Is it open source and free to use commercially?
Yes. The weights are openly released on Hugging Face under the MIT License, which permits commercial use, modification and further distillation. The model is derived from Qwen2.5, which was originally Apache 2.0 licensed; DeepSeek notes this lineage in the model card.
How good is it at math and reasoning for its size?

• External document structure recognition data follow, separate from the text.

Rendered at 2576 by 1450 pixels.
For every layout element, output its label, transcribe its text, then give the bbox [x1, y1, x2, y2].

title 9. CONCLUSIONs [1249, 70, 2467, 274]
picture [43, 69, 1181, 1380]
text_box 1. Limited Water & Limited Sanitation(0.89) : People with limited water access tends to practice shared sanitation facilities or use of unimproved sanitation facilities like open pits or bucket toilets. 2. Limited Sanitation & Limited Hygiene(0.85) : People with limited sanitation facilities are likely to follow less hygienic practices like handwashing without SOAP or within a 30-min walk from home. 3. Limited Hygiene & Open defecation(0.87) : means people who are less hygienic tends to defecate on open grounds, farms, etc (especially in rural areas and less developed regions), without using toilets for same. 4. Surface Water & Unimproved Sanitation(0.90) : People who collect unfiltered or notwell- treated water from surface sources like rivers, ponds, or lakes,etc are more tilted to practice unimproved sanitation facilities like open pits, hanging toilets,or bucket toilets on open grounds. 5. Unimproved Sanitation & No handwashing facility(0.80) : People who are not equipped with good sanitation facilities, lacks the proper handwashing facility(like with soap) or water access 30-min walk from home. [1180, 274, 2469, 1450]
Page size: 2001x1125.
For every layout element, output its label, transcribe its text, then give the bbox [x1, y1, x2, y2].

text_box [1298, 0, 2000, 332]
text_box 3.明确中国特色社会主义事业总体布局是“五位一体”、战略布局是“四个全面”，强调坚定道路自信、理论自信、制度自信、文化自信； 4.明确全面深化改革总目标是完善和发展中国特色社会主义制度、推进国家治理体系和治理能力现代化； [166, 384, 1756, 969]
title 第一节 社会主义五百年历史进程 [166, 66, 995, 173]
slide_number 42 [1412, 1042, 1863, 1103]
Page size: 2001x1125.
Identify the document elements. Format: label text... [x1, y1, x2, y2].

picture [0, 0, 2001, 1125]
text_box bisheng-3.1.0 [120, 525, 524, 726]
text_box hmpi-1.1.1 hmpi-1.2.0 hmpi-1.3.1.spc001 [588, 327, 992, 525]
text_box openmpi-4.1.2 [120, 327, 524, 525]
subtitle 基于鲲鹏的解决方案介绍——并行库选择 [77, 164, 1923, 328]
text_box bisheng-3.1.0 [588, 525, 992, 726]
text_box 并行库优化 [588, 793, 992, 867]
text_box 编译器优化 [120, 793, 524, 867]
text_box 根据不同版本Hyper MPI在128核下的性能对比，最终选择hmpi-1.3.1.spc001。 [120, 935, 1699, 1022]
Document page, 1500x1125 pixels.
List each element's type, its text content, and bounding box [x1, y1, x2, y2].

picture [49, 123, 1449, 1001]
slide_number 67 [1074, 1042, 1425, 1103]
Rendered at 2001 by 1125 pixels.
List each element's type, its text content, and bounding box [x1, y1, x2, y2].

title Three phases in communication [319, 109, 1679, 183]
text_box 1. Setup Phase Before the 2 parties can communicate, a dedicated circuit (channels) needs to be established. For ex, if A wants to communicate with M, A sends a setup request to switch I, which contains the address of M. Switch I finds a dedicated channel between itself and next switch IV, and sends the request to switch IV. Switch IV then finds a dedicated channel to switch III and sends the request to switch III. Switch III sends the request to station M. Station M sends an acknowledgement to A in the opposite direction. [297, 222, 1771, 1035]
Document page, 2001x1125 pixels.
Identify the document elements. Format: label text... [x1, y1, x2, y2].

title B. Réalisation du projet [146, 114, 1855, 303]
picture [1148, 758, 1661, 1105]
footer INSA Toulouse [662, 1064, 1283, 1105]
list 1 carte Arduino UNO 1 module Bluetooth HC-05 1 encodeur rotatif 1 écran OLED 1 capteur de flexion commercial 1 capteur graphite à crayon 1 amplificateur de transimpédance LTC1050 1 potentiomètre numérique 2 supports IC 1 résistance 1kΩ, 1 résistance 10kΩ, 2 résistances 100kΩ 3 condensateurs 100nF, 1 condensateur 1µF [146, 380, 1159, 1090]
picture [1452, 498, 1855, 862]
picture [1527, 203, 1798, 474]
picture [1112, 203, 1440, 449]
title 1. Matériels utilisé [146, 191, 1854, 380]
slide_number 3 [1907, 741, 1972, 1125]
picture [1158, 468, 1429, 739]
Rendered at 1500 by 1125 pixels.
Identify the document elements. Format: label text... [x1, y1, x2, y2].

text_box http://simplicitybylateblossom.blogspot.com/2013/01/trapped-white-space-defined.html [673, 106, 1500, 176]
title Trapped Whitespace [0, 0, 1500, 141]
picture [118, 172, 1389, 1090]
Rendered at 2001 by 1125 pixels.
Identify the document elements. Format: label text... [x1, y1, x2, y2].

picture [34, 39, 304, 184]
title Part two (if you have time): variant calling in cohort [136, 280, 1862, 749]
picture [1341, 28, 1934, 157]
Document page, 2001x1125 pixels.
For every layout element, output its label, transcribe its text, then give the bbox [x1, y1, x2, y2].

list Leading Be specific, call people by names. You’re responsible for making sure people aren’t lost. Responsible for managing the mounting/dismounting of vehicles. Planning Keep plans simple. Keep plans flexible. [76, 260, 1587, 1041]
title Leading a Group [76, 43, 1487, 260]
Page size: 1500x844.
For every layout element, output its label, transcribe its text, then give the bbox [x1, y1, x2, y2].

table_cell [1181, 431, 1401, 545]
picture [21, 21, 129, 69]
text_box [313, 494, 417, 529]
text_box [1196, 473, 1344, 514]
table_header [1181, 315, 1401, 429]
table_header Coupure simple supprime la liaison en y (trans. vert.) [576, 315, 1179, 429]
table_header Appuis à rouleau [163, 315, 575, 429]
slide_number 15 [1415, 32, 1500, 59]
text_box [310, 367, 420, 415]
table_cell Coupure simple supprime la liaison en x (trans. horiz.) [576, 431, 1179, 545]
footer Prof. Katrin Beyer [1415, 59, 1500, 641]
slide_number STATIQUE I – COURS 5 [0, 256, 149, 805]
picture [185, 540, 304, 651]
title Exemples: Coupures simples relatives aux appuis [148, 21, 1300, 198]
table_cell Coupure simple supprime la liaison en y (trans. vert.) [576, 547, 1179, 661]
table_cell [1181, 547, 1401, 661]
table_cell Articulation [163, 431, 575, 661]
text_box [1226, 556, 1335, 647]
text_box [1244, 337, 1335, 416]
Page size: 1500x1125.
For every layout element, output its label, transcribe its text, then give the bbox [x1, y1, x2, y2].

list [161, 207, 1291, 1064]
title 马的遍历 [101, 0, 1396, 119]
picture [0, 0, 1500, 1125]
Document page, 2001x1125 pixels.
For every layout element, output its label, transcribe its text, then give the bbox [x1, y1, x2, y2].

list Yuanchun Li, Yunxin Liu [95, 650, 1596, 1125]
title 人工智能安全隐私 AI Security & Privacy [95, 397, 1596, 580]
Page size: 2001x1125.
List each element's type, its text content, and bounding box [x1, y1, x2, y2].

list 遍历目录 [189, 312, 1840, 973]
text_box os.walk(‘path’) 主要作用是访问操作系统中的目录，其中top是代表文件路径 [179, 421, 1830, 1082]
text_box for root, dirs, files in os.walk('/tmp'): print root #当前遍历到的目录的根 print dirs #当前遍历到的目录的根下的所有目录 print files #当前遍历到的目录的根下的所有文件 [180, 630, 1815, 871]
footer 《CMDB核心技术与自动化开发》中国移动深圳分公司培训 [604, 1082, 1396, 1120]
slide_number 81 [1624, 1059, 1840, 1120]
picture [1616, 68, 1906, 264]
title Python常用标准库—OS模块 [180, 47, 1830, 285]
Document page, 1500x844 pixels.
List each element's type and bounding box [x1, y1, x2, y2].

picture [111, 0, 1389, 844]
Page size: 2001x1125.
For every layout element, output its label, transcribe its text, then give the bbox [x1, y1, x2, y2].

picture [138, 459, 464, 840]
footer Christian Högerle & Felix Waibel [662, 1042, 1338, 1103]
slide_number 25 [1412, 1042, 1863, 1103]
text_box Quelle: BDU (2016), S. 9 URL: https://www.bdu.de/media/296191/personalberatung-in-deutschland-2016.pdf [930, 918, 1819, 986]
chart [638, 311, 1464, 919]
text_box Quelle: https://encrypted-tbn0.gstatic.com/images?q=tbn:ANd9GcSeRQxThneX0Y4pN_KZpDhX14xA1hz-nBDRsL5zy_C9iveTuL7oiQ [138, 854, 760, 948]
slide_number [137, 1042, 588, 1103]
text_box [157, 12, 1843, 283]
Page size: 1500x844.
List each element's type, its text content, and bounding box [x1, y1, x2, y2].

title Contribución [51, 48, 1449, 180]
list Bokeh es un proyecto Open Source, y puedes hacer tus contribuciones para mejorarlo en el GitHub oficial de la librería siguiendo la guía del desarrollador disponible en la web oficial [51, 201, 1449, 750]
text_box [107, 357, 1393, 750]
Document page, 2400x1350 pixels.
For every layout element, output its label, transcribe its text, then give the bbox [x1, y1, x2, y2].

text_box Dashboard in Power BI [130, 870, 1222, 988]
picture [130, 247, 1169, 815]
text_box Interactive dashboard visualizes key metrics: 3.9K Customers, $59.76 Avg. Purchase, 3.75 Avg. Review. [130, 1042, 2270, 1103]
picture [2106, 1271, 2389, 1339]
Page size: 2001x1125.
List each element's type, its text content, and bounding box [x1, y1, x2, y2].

Very strong for a sub-2B model. DeepSeek reports 83.9% on MATH-500 and 28.9% pass@1 (52.7% cons@64) on AIME 2024, plus 33.8% on GPQA Diamond — beating much larger non-reasoning models on competition math, though coding (16.9% on LiveCodeBench) is weaker.
Can it run locally?
Yes. At 1.5B parameters it fits on consumer hardware — it can run on a CPU with around 16GB of RAM or a low-end GPU, and is packaged for local runtimes such as Ollama (deepseek-r1:1.5b), llama.cpp and vLLM. DeepSeek recommends a generation length up to 32,768 tokens for its reasoning traces.